AuthorsF. Zahid, E. G. Gran, B. Bogdanski, B. D. Johnsen and T. Skeie
TitlePartition-aware routing to improve network isolation in InfiniBand based multi-tenant clusters
AfilliationCommunication Systems, Communication Systems
Publication TypeProceedings, refereed
Year of Publication2015
Conference Name15th IEEE/ACM International Symposium on Cluster, Cloud and Grid Computing (CCGrid)
Date Published07/2015
Place PublishedShenzhen, China
ISBN Number978-1-4799-8006-2

InfiniBand (IB) is a widely used network interconnect for modern high-performance computing systems. In large IB fabrics, network isolation is provided through partitioning. However, routing is oblivious to the partitions in the network.

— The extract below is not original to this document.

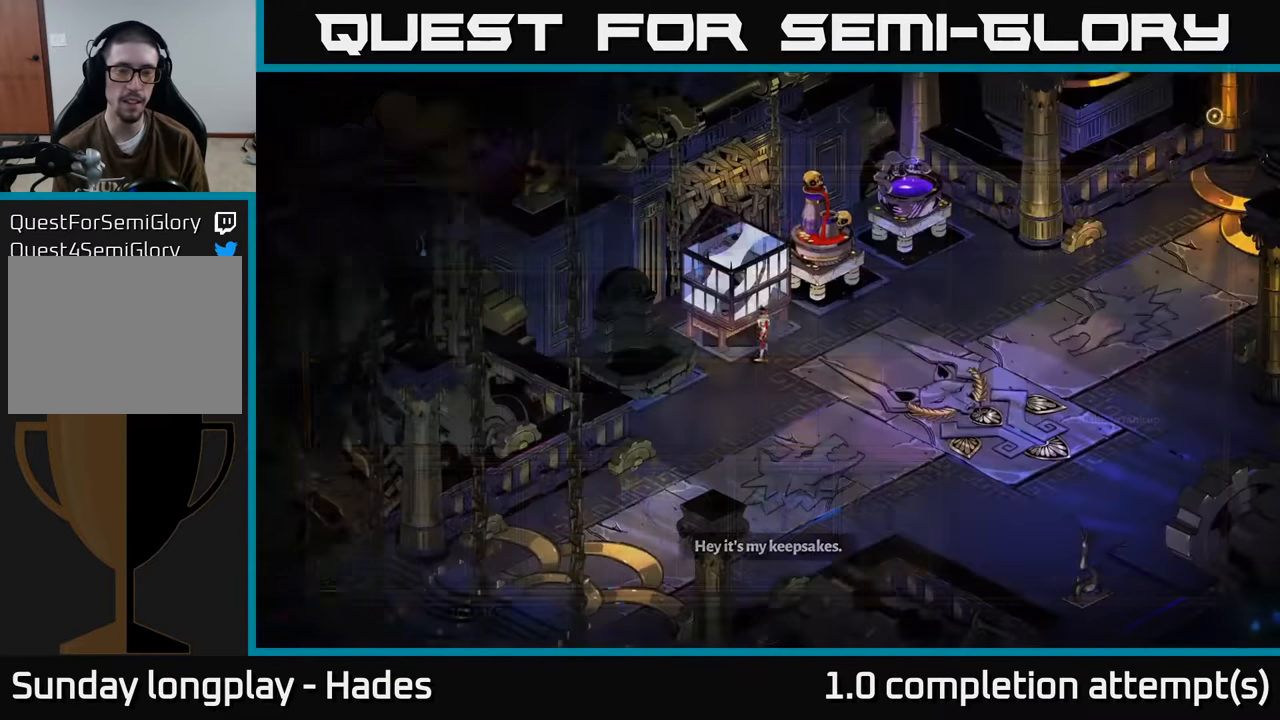
{"buttons": [], "left_stick": "right", "events": []}
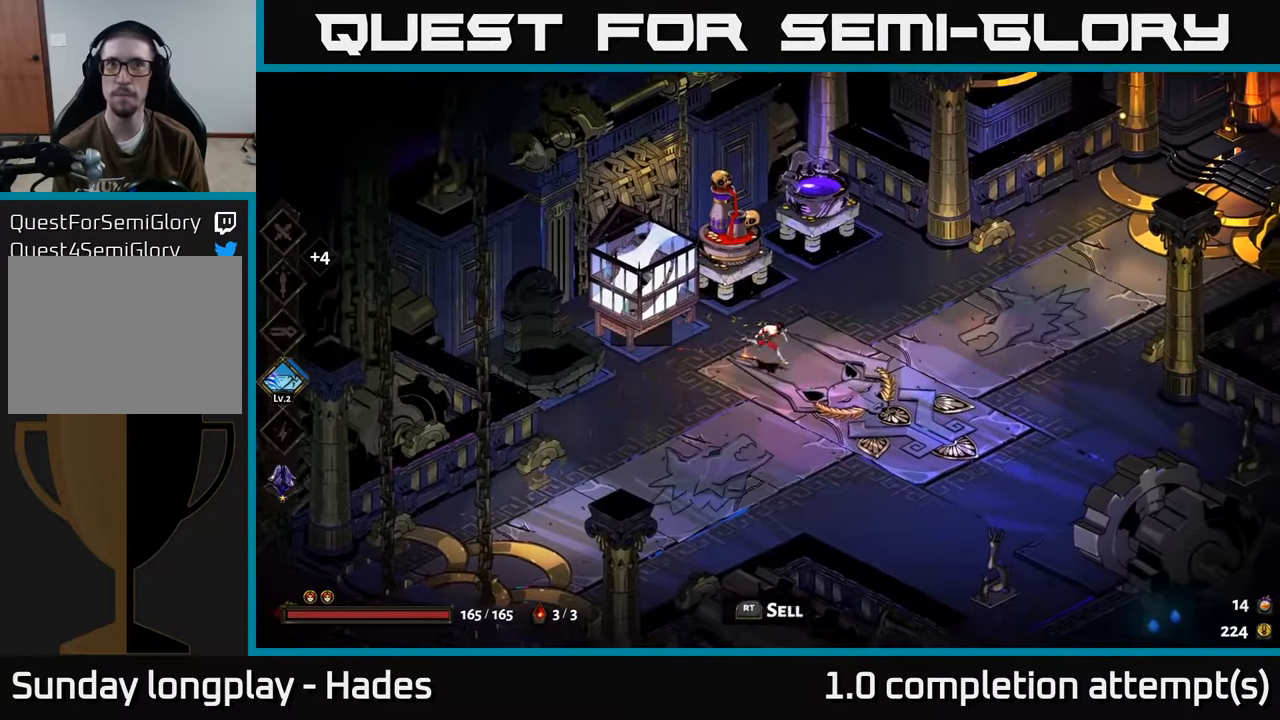
{"buttons": [], "left_stick": "up-right", "events": [[150, "A", "down"], [234, "left_stick", "up-right"], [267, "A", "up"]]}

Hence, physical links share flows from different partitions. This sharing of the intermediate links creates interference, which is particularly critical to avoid in multi-tenant environments, like cloud computing. In such systems, each tenant needs predictable network performance, unaffected by the workload of the other tenants. In addition, using the current routing schemes, despite that the links connecting nodes outside partitions are never used, they are routed the same way as the other functional links. This may result in degraded load-balancing.

In this paper, we present an implementation of a partition-aware fat-tree routing algorithm, pFTree. The pFTree utilizes a multifold mechanism to provide performance isolation among partitions belonging to the different tenant groups. Given the available network resources, pFTree starts isolating partitions at the physical link level, and then it moves on to utilize virtual lanes when needed. Our experiments and simulations show that pFTree is able to significantly reduce the affect of inter-partition interference effectively without any additional functional overhead. Furthermore, pFTree also provides improved load-balancing over the state-of-the-art fat-tree routing algorithm.

Citation Key19134